Porto vence e antecipa 4º título consecutivo do Português

Porto, 10 mai (Lusa) - Um gol de Bruno Alves deu ao Porto neste domingo, de forma matemática, o tetracampeonato português de futebol consecutivo e a vitória sobre o Nacional por 1 a 0, no Estádio do Dragão, a duas rodadas do final da prova.

O 24º título da hitória dos portistas e o 14º nas últimas 20 temporadas - também o "tri" para o treinador Jesualdo Ferreira -, foi consumado aos 48 minutos pelo capitão portista, após assistência perfeita de Lisandro e na sequência de um canto de Raul Meireles.

O quinto gol do volante no campeonato fez estourar a festa no Estádio do Dragão - e na cidade -, permitindo ainda ao Porto somar o 21º jogo consecutivo sem perder e a oitava vitória consecutiva.

Perante 50.309 espectadores, o time passou a somar 66 pontos, mais seis do que o Sporting, já detentor do segundo lugar e hoje matematicamente impossibilitado de chegar ao título, face à desvantagem no confronto direto.

Já o Nacional, com o resultado de hoje, fica mais longe do terceiro posto, ocupado pelo Benfica: tem agora quatro pontos de desvantagem.

O tetracampeonato, o segundo da história "azul-e-branca" (94/99) e o terceiro em Portugal (Sporting 50/54), começou com o treinador holandês Co Adriaanse e foi hoje fechado por Jesualdo, o primeiro técnico português a somar três títulos seguidos.

O Nacional, bem orientado por Manuel Machado, ainda procurou, sobretudo no primeiro tempo, estragar a festa justificada e merecida dos portistas, mas, na segunda parte, o Porto não permitiu qualquer oportunidade aos adversários, que acabou entregando com um custo alto o título.

A festa continuará agora, na visita à Trofa e, depois, na recepção ao Sporting de Braga, no último jogo da temporada.

Ainda sem Hulk no time, Jesualdo manteve a estratégia habitual em 4-3-3, com Helton na gol, uma defesa com Fucile, Bruno Alves, Rolando e Cissokho, deixando Fernando, Raul Meireles e Tomás Costa no meio-campo, no apoio a Mariano Gonzalez, Cristian Rodriguez e Lisandro Lopez.

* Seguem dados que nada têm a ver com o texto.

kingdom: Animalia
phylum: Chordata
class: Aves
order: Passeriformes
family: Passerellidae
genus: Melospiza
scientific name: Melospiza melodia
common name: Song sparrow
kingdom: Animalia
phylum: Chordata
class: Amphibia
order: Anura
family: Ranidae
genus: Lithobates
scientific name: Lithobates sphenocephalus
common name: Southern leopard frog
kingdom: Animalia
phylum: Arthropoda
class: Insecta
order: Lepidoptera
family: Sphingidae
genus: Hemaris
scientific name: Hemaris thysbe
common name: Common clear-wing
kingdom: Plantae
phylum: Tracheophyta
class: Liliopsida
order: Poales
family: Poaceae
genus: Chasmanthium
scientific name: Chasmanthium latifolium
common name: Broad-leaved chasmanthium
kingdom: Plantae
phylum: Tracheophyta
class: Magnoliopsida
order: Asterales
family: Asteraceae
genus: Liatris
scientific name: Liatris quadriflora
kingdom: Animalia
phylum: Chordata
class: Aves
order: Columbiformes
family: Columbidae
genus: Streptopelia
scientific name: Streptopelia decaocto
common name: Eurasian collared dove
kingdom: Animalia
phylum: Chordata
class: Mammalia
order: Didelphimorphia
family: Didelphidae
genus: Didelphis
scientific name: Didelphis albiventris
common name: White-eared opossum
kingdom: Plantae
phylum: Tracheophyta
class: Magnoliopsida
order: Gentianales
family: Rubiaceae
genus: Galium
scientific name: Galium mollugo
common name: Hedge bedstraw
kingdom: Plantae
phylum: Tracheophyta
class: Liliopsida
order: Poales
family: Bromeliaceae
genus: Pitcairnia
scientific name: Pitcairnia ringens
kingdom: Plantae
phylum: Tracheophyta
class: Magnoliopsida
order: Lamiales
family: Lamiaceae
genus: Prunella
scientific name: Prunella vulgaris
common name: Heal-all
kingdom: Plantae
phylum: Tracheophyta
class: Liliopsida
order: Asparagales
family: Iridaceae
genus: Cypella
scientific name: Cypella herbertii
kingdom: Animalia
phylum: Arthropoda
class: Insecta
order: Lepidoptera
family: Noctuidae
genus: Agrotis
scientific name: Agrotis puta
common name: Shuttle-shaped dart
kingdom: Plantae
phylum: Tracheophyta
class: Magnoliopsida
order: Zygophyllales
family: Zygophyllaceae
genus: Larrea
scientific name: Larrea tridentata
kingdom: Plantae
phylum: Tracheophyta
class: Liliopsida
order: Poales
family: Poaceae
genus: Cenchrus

O Nacional apresentou-se em "4-4-2", com Mateus e Nené na frente e à frente dos meias Cléber, Luís Alberto, Leandro Salino e Ruben Micael. Bracalli surgiu no gol, atrás de Patacas, Maicon, Felipe Lopes e Alonso.

Com uma boa oportunidade logo aos quatro minutos, através de Lisandro, o Porto partiu para uma boa exibição, embora Nené, aos seis, e Luís Alberto, aos 11, tenham ameaçado o ascendente portista.

Pouco depois, Nené, artilheiro do Português com 19 gols, obrigou Helton a defesa apertada e, aos 28 minutos, o Porto queixou-se de uma grande penalidade cometida por Alonso, por mão na bola.

Com o decorrer da partida, o Nacional encolheu na defesa, com o Porto tentando, sem eficácia, todas as formas para chegar ao gol.

Empatado no intervalo, Jesualdo Ferreira chamou Ernesto Farias, tirou Tomás Costa e festejou logo de seguida: aos 48 minutos, Raul Meireles marcou um canto da direita, Lisandro Lopez, ao segundo poste, assistiu Bruno Alves e este, livre de marcação, cabeceou sem chances para Bracalli.

Feito o primeiro gol e cada vez mais próximo da taça, o Porto recuou e diminui os atques, aproveitando o Nacional para mexer no jogo, com as entradas de João Aurélio e Fabiano.

Ainda assim, Raul Meireles tentou o segundo, aos 63 minutos, num chute de fora da área, tal como Ernesto Farias, aos 83, e num momento em que o Nacional parecia já ter entregue o jogo ao campeão português.